**What you will do:** Beginning with the line that has "UNHCR The UN Refugee Agency", reproduce each remaining line of the data exactly, down to and including the last.

START Exercise inputs

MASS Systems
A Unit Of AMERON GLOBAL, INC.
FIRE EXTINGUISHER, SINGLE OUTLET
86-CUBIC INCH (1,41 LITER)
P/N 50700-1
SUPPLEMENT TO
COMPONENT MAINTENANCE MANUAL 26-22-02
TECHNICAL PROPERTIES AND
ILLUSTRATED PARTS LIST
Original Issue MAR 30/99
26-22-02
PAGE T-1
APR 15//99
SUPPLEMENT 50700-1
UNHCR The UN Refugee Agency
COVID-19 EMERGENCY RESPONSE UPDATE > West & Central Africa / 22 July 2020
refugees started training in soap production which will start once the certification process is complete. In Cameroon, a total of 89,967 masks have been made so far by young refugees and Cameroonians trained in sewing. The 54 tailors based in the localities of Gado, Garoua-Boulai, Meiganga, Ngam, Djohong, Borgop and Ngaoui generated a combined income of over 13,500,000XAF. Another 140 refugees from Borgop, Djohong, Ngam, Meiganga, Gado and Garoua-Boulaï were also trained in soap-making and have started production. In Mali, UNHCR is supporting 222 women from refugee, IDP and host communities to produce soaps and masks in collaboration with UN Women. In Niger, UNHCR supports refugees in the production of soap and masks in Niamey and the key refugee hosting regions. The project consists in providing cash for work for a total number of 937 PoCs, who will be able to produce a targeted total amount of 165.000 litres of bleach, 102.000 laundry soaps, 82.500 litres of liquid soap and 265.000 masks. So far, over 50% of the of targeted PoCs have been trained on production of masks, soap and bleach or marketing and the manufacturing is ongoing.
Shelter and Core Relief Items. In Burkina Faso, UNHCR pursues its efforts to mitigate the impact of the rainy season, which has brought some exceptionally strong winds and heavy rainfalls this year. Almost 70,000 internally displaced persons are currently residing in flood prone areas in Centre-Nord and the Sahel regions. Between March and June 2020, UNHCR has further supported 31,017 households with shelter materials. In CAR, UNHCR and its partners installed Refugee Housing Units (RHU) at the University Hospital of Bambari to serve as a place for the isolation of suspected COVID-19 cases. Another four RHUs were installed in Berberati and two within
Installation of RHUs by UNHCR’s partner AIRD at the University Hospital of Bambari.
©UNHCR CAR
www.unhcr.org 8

END Exercise inputs

**Response:**
UNHCR The UN Refugee Agency
COVID-19 EMERGENCY RESPONSE UPDATE > West & Central Africa / 22 July 2020
refugees started training in soap production which will start once the certification process is complete. In Cameroon, a total of 89,967 masks have been made so far by young refugees and Cameroonians trained in sewing. The 54 tailors based in the localities of Gado, Garoua-Boulai, Meiganga, Ngam, Djohong, Borgop and Ngaoui generated a combined income of over 13,500,000XAF. Another 140 refugees from Borgop, Djohong, Ngam, Meiganga, Gado and Garoua-Boulaï were also trained in soap-making and have started production. In Mali, UNHCR is supporting 222 women from refugee, IDP and host communities to produce soaps and masks in collaboration with UN Women. In Niger, UNHCR supports refugees in the production of soap and masks in Niamey and the key refugee hosting regions. The project consists in providing cash for work for a total number of 937 PoCs, who will be able to produce a targeted total amount of 165.000 litres of bleach, 102.000 laundry soaps, 82.500 litres of liquid soap and 265.000 masks. So far, over 50% of the of targeted PoCs have been trained on production of masks, soap and bleach or marketing and the manufacturing is ongoing.
Shelter and Core Relief Items. In Burkina Faso, UNHCR pursues its efforts to mitigate the impact of the rainy season, which has brought some exceptionally strong winds and heavy rainfalls this year. Almost 70,000 internally displaced persons are currently residing in flood prone areas in Centre-Nord and the Sahel regions. Between March and June 2020, UNHCR has further supported 31,017 households with shelter materials. In CAR, UNHCR and its partners installed Refugee Housing Units (RHU) at the University Hospital of Bambari to serve as a place for the isolation of suspected COVID-19 cases. Another four RHUs were installed in Berberati and two within
Installation of RHUs by UNHCR’s partner AIRD at the University Hospital of Bambari.
©UNHCR CAR
www.unhcr.org 8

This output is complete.